Shape of Earth's magnetic field

Why earth's magnetic field is compressed on day side and extended like tail on night side, like this

I know that it's due to solar wind but not how that compression and extension happens.

• "Most of the volume of the tail is taken up by two large bundles of nearly parallel magnetic field lines (see drawing). The bundle north of the equator points earthwards and leads to a roughly circular region including the northern magnetic pole, while the southern bundle points away from Earth and is linked to the southern polar region. – Árpád Szendrei Jun 6 '18 at 16:59
• These two bundles, known as the "tail lobes", extend far from Earth: ISEE-3 and Geotail found them well-defined even at 200-220 RE (Earth radii) from Earth. At those distances the lobes are already penetrated by some solar wind plasma, but near Earth they are almost empty. One may compare typical plasma densities:" Please see here: www-spof.gsfc.nasa.gov/Education/wtail.html – Árpád Szendrei Jun 6 '18 at 17:00
• Start simple and think of a windsock then add magnetic fields, then tilt the source of the magnetic fields away from orthogonal to the solar wind flow, and then add magnetic reconnection. – honeste_vivere Jun 7 '18 at 18:12

Honeste painted an excellent qualitative picture, but here’s a more mathematical answer:

First of all, note that the distorted magnetic field is the sum of a dipole field created by currents in the earth’s core (essentially unaffected by the solar wind) and a further contribution from hard-to-describe currents induced in the wind itself.

The plasma in the solar wind is a conductive fluid. When a conductive fluid moves through a magnetic field, the field induces currents, which distort the field, while reactive $J\times B$ forces affect the fluid flow. You could even say that in the limit of infinite conductivity, the field lines would be frozen into the fluid (i.e., the fluid’s velocity would be parallel to the field lines).

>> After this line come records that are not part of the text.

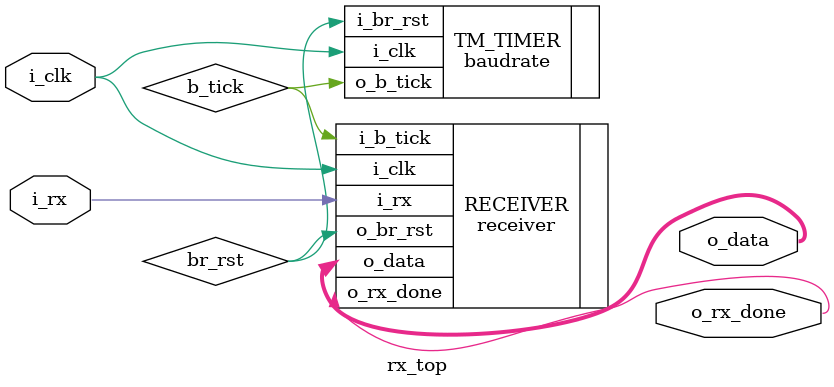
<source format=sv>
`timescale 1ns / 1ps

module rx_top
    #(parameter clk_speed = 100_000000,
                baudrate = 921600,
                D_BITS = 8,
                SP_BITS = 1)
    (
    input logic i_clk,
    input logic i_rx,
    output logic [D_BITS - 1:0] o_data,
    output logic o_rx_done
    );
    
    logic br_rst, b_tick;
    
    
    baudrate TM_TIMER(
        .i_clk(i_clk),
        .i_br_rst(br_rst),
        .o_b_tick(b_tick)
    );
    
    receiver RECEIVER(
        .i_clk(i_clk),
        .o_data(o_data),
        .i_b_tick(b_tick),
        .o_br_rst(br_rst),
        .i_rx(i_rx),
        .o_rx_done(o_rx_done)
    );

endmodule

</source>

The picture shows clearly that the field lines run parallel to the wind’s flow in the tail.

The MHD “induction equation” used to calculate the distorted field is $$\dot{B}=(B\cdot \nabla )V-(V\cdot \nabla )B+\tfrac{1}{4\pi \sigma }{{\nabla }^{2}}B$$ To derive it, throw $J=\sigma (E+V\times B)$, $curl(E)=-\dot{B}$, and $curl(B)=4\pi J+o({{c}^{-2}})$ into a cauldron, don a wizard’s pointed hat, and stir.

The Earth's magnetosphere is formed by the internal magnetic fields generated by a dynamo. The global field geometry is roughly that of a magnetic dipole. Were it not for the solar wind, the Earth's field would look like a rotating dipole.

Why earth's magnetic field is compressed on day side and extended like tail on night side, like this

The asymmetry between the dayside(sunward side) and nightside(anti-sunward side) of the magnetosphere results from the dynamic and magnetic pressure exerted on the magnetosphere by the supersonic, magnetized solar wind plasma. The compression and expansion of the dayside and nightside, respectively, magnetic fields occurs in a similar way to that of flow lines in wind tunnel experiments with blunt obstacles like spheres.

I know that it's due to solar wind but not how that compression and extension happens.

There is an additional complication arising from the presence of magnetic fields and a plasma called magnetic reconnection. That is, the magnetic fields reconfigure on the dayside and drape around to the nightside where they again reconfigure. The new topology in the nightside experiences an unbalanced magnetic tension and "relaxes" to less strained state, i.e., the fields become more dipolar which is viewed in simulations as the stretched fields becoming less stretched. This process is dynamic and continuously evolving. The stretched nightside part of the magnetosphere is called the magnetotail and its relaxation results in processes that lead to the aurora.